Today I had some painful twinges in the area of my left ovary. It lasted for about 15-20 minutes. My son was born 13 months ago and AF has not returned (we're nursing), so I'm wondering if I ovulated. I'm hoping it's not a symptom of another ovarian cyst...


----------



## Kharen (May 27, 2004)

While I think each woman (who notices O pain) probably experiences mittleshmertz differently, I don't think you should be in actual pain. I've heard of women experiencing crampy twinges or a dull ache -- and I've felt both. Actually, if you have a copy of Toni Weschler's "Taking Charge of Your Fertility," you'll see that she puts mittleshmertz into three different categories -- dull ache, slight cramping, and twinges -- each indicating a different part of the O process.
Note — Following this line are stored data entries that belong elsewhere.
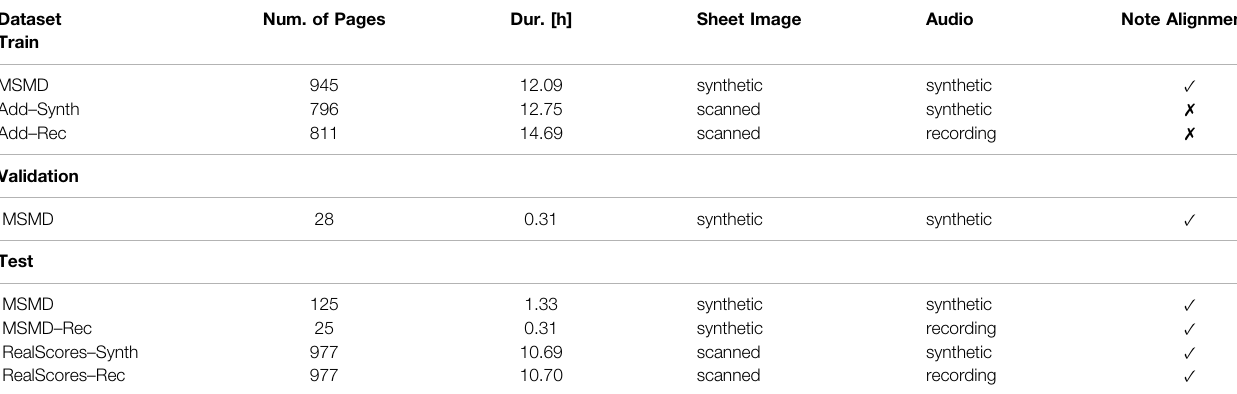
TABLE 3 | Overview of datasets used for training, validation and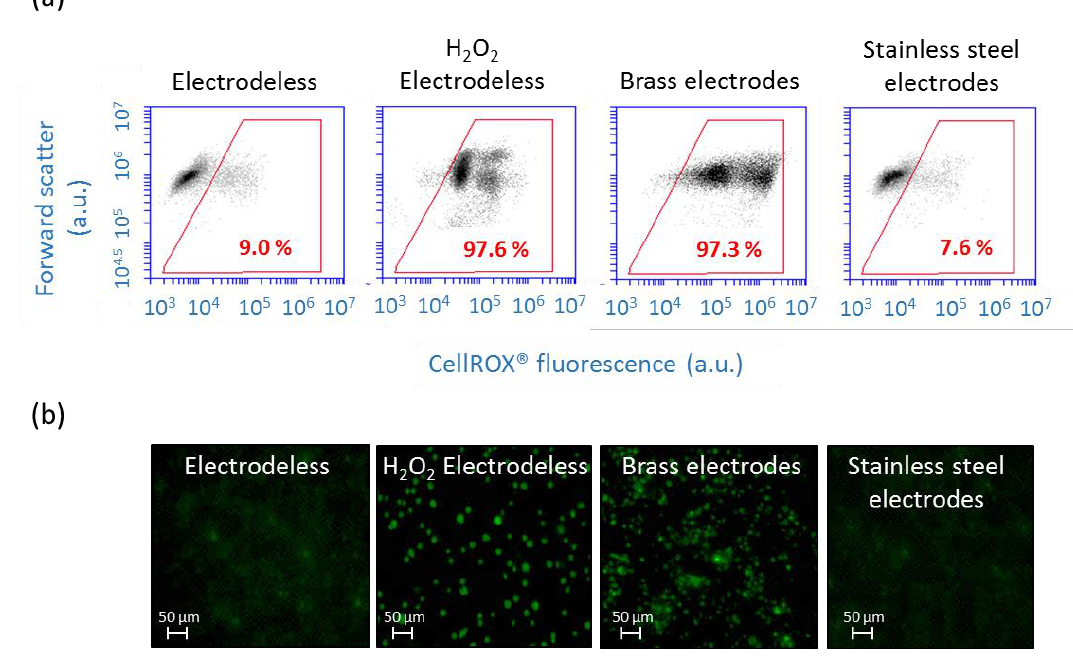
Figure 3. Effect of electrode material on ROS production of C. reinhardtii after 30 min with no AC-field. ( a ) Two dimensional dot plots represent forward scatter (FSC) versus fluorescence green signal of CellROX ® Green obtained by flow cytometry. Percentages in red indicate the proportion of stressed cells stained with CellROX ® Green; ( b ) Micrographs obtained with fluorescence microscopy represent algae observed with the fluorescent FITC filter allowing the detection of CellROX ®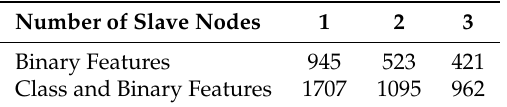
Table 8. Running time per slave nodes (in seconds) for MapReduce implementation.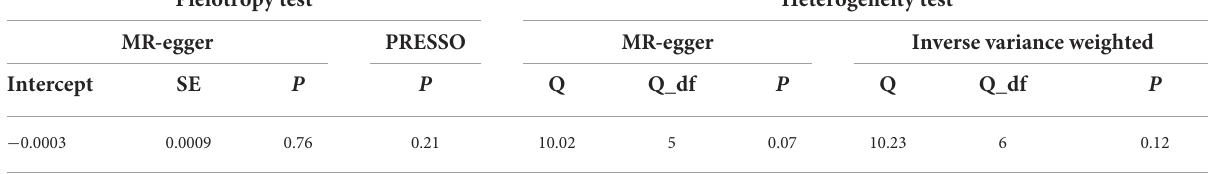
TABLE 2 Pleiotropy and heterogeneity test of PM 2.5 genetic instrumental variables in GWAS for hypothyroidism.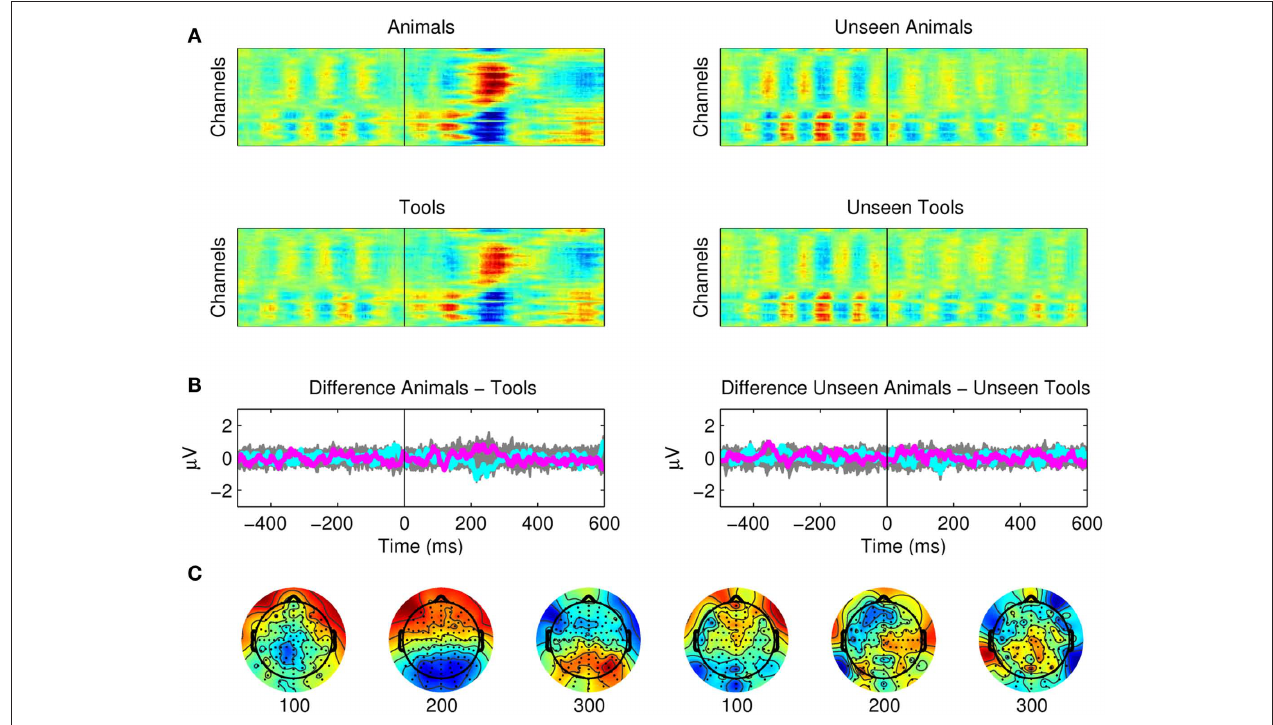
plotted for all channels (gray) and as particular examples for channel “OZ = cyan” and “FZ = magenta.” The activity of Mondrians is canceled by the subtraction between conditions. (C) However, even if it was not statistically significant, some type of small potential was still present after the subtraction around 200 ms. We investigated this activity employing a multi pattern analysis approach ( Figure 7) .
This cycle, I felt a definite O sensation -- a dull ache that lasted for about an hour or two -- and lo and behold, my temp was up the next day, confirming that I had O'ed. But I had also felt some twinges a few days earlier, on both sides, at various points, and each time, I thought the twinges were O pain. So, it's hard to say, definitively, what sensation is an O pain, what sensation is just a random pain, and what might be indicative of a medical concern. This is where charting can be extremely helpful because it can corroborate any other information your body is giving you. I realize it's difficult to chart, though, when you're BFing.

Did you notice fertile cervical fluid around the time you felt the twinges?


----------